Retype only the lines at the head of the records, first through the one with "rudem. Maluchy żyją", exactly as written.

[Stored data entries]
/---

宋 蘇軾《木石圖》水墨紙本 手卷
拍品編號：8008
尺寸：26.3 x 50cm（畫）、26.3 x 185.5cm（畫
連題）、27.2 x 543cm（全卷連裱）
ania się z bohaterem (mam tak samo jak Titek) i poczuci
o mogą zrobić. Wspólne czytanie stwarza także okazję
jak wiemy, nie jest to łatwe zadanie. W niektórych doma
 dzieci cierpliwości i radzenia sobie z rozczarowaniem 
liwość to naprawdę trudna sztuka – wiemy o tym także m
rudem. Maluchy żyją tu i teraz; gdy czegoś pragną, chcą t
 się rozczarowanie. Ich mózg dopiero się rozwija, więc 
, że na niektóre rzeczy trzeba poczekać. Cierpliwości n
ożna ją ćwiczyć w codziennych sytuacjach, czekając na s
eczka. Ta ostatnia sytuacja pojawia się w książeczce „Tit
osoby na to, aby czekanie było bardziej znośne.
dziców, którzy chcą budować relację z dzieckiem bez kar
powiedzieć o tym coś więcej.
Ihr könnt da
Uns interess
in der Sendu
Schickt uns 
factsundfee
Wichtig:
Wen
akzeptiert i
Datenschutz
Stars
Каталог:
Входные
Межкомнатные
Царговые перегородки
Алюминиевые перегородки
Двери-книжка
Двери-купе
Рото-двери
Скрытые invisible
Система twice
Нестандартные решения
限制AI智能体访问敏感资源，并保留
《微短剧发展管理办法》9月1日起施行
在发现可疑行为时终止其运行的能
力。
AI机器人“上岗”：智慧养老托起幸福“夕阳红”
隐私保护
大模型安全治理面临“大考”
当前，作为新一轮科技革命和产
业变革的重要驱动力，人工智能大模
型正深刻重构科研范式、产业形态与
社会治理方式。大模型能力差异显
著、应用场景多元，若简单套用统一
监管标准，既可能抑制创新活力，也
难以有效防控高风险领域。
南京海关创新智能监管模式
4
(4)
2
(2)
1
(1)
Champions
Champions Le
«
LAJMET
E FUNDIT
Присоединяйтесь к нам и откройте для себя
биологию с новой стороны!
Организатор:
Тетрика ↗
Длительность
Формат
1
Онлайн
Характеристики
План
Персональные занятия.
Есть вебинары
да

\---

◆ RESPONSE TO THIS EXERCISE:
宋 蘇軾《木石圖》水墨紙本 手卷
拍品編號：8008
尺寸：26.3 x 50cm（畫）、26.3 x 185.5cm（畫
連題）、27.2 x 543cm（全卷連裱）
ania się z bohaterem (mam tak samo jak Titek) i poczuci
o mogą zrobić. Wspólne czytanie stwarza także okazję
jak wiemy, nie jest to łatwe zadanie. W niektórych doma
 dzieci cierpliwości i radzenia sobie z rozczarowaniem 
liwość to naprawdę trudna sztuka – wiemy o tym także m
rudem. Maluchy żyją tu i teraz; gdy czegoś pragną, chcą t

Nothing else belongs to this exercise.